= Deena Weinstein =

American sociologist

Deena Weinstein (born March 15, 1943) is a professor of sociology at DePaul University whose research focuses on popular culture. She is particularly well known for her research on heavy metal culture, on which subject she wrote a book, Heavy Metal: A Cultural Sociology (1991), later published in a revised and updated version as Heavy Metal: The Music and Its Culture (2009).

==Career==
Weinstein holds a PhD from Purdue University. Her 1991 book Heavy Metal: A Cultural Sociology "describes the heavy metal music culture, explains why it has prompted demands for censorship, and argues that the music deserves tolerance and respect." She argues that heavy metal has outlasted many other rock genres largely due to the emergence of an intense, exclusionary, strongly masculine subculture. A review of the book calls it: A reasonable summary of most academic study so far, which indulges heavy metal as an extreme offshoot of rock in which rebellion is the prime goal and the fundamental ceremony is the live concert. These failings aside, there is very perceptive research here on the origins of heavy metal and the personalities within its culture. The latter is most informative of all aspects in this book and is Weinstein's strength as a writer.The Chicago Sun-Times called the book the definitive study of heavy metal culture, saying that it "does for metal what Greil Marcus's Lipstick Traces did for the Sex Pistols."

Weinstein was interviewed in the 2005 documentary Metal: A Headbanger's Journey and the later Metal Evolution.

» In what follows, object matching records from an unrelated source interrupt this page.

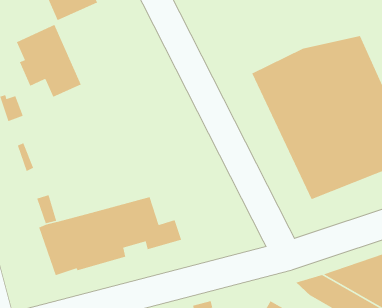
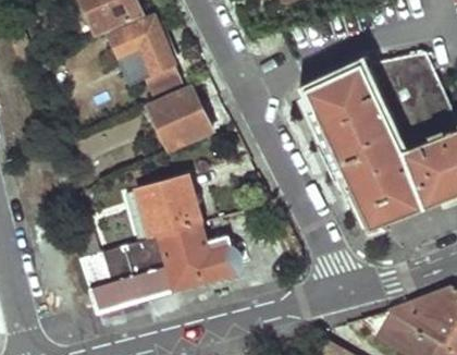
building: [16,24,82,98] -> [109,16,181,97]
building: none -> [147,86,209,150]
building: none -> [120,178,197,242]

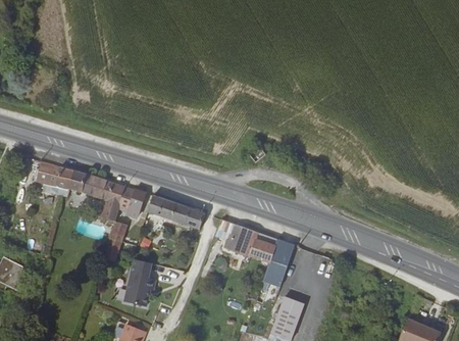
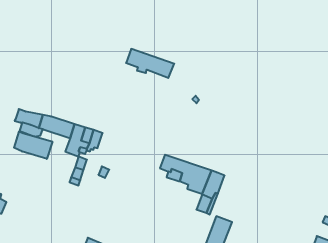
building: none -> [14,131,52,159]
building: [146,195,205,231] -> [126,49,174,78]
building: [121,256,154,304] -> none

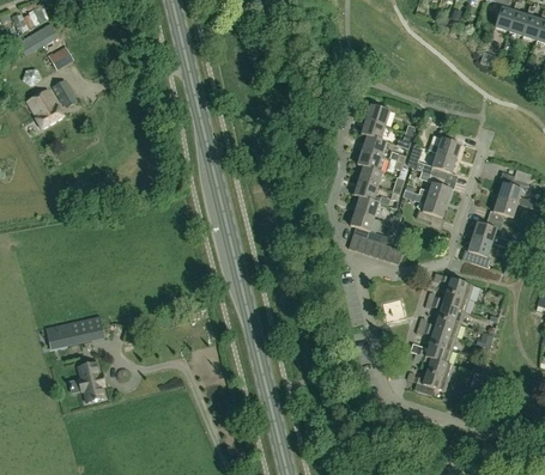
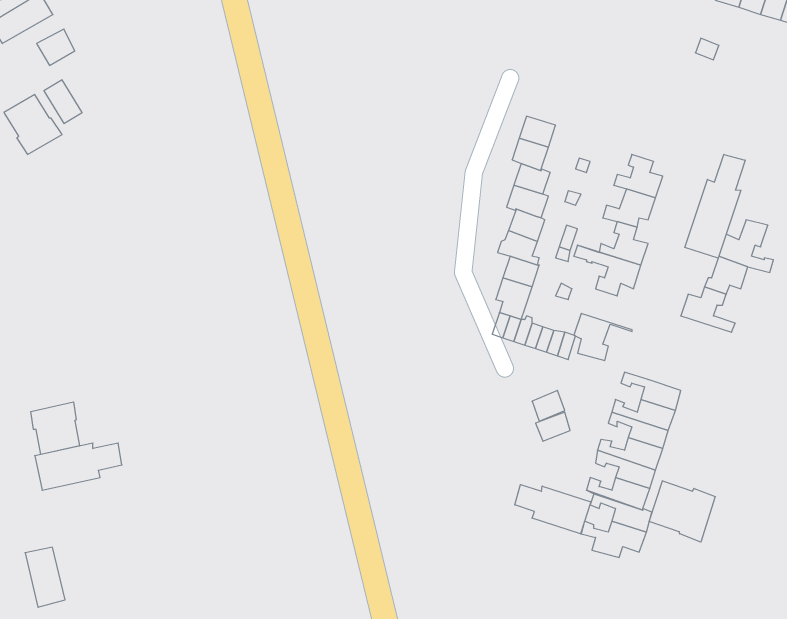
building: none -> [685,154,745,258]
building: [467,236,505,267] -> [574,313,632,361]
building: none -> [31,402,80,454]
building: none -> [649,481,715,542]
building: none -> [515,485,591,534]
building: [77,363,103,402] -> [25,547,65,607]

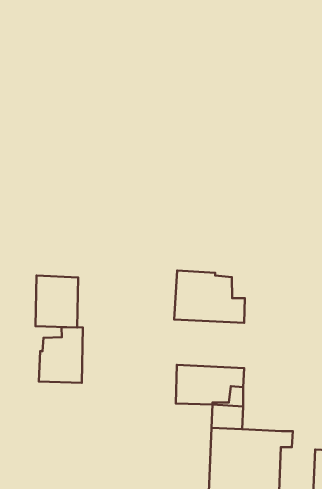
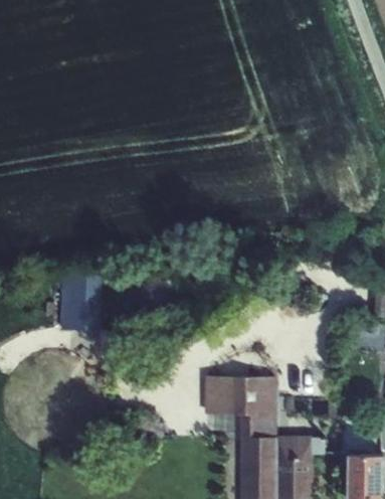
building: [174,270,245,323] -> none
building: [39,327,83,383] -> none

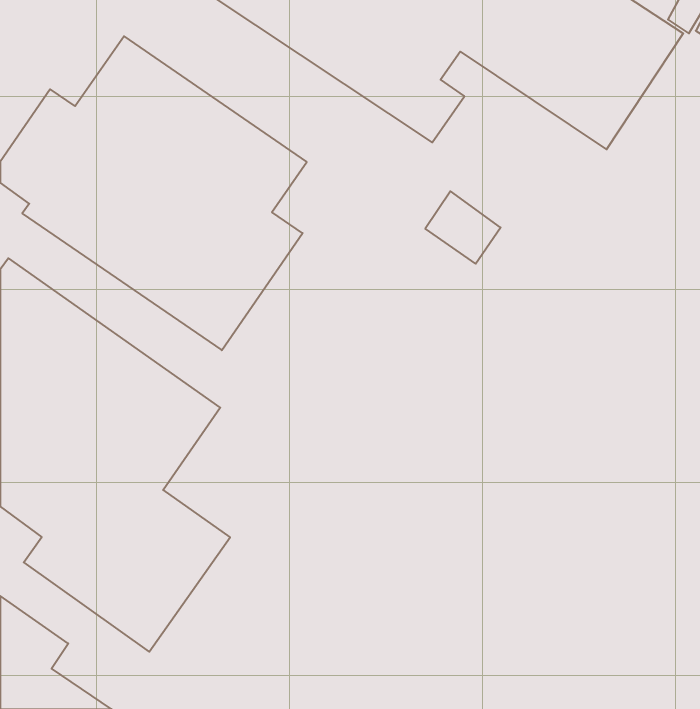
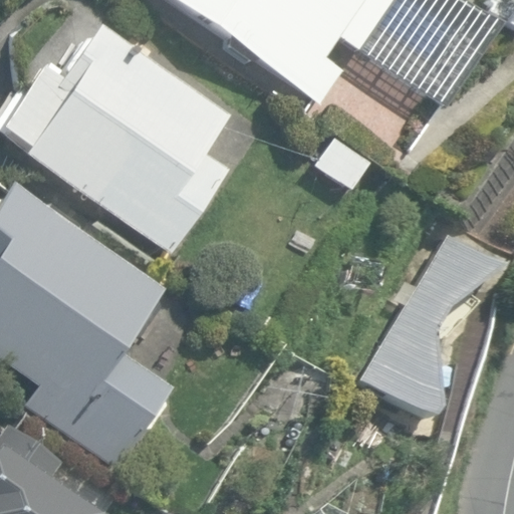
building: none -> [360,235,497,417]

In 2018, the first academic critique of Deena Weinstein’s work on gender in heavy metal was published by Amanda DiGioia and Lyndsay Helfrich, who were graduate students at the time, in Metal Music Studies. The article argues that Weinstein’s methodological approach and conclusions rely on outdated analytical frameworks that insufficiently engage with contemporary feminist theory and the lived realities of women’s participation in metal scenes. Drawing on case studies, media analysis, and feminist scholarship, it contends that her work underestimates the persistence of misogyny, overlooks the significance of social media, and overstates claims associated with postfeminism. While recognising Weinstein’s foundational role in the development of metal music studies, the article concludes that her analysis of gender should be regarded as historically significant but analytically limited, and calls for greater engagement with more recent, intersectional scholarship on gender in heavy metal.